If we had a more global message, it was to try to dramatize what a precarious position we are in. An accident or a misinterpretation of an event, or another actual attack on the homeland, could bring us to our knees in a way. With leadership that is either inexperienced or misguided, that becomes even a greater possibility. Those were the kind of messages that we were sending out into the world — or at least were trying to. And in this particular season, the worst case didn't happen, which might also be unexpected in a Homeland way. But President Hayes [Sam Trammell] actually does the right thing at the end. It just takes him a long time to get there. There is a little bit of hope in that, too. It all comes down to the dedicated professionals like Carrie and Saul to prevent something like that happening. Clearly, that's what Carrie has been working toward the entire season.

It's funny that you cast Claire’s husband, Hugh Dancy, as the ultimate S.O.B. of the season — the character pushing the president toward war.

That haircut and that beard that doesn't meet his sideburns! [Laughs.] He is just such a despicable character in the best way. There is one shot in the finale when Saul is telling him about the black box, and the fact that nobody shot down the Black Hawk, and we stayed on Hugh's face for like a minute. The emotions that were playing across his face were so repulsive and so riveting to watch. 

Speaking of casting, I love that you got Kamasi Washington in there at the end to call back to the show's relationship with jazz.

I was introduced to Kamasi Washington at the Whitney Biennial in New York City about three or four years ago and became a huge fan. In the course of breaking the story I'm thinking, "OK, we're in Moscow. What gift might Yevgeni want to give to Carrie for finishing her book?" I'm thinking a jazz concert, but there's only one person we wanted to do it. It was just such a stroke of luck that he was in town at the right time and willing to do it and willing to perform live for our cameras. That was the most fun night of shooting the entire last season — being at the Los Angeles Theater and watching Kamasi Washington play two or three tunes live over and over again.

Do you plan to read reactions to the episode on Monday morning, or do you plan to retreat for a while?

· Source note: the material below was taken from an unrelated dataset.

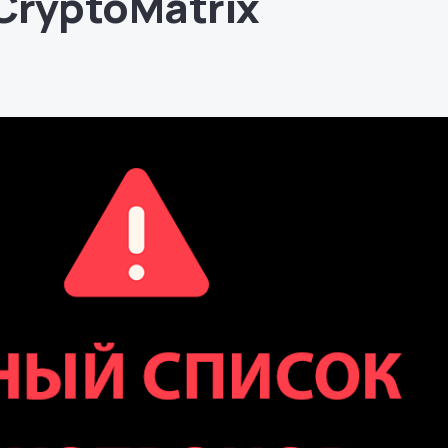
 CryptoMatrix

The sad thing is that all of us in Los Angeles were going to get together and watch together. Now that's going to be a solitary experience for all of us. I will definitely be watching. And I know I'm not going to be able to resist checking out what people say on Monday. Fingers crossed that people are satisfied with the resolution. I don't know. It's the end, and I'm going to break my iron-clad rule about going on social media and seeing what people are saying. I'm really curious to see how people are going to respond.

What's next for you — development calls over Zoom?

If I get a paragraph done in a day, it's a good day. [Laughs.] Howard and I started a company. We made a deal at Sony, and we are in the process of developing a bunch of shows — none of which we are writing yet, but we're supervising. We're trying to figure out what our next project is. We've got a couple of contenders and we're just trying to figure out what the next show looks like. Obviously, it's so influenced by what we're all living through right now. What feels relevant? What is the next narrative to tell? Can you ignore or avoid what's happening to us right now? Especially on the heels of Homeland, where we had the privilege to comment contemporaneously on what's happening in the world. That's a tough act to follow. 

This interview has been edited for length and clarity.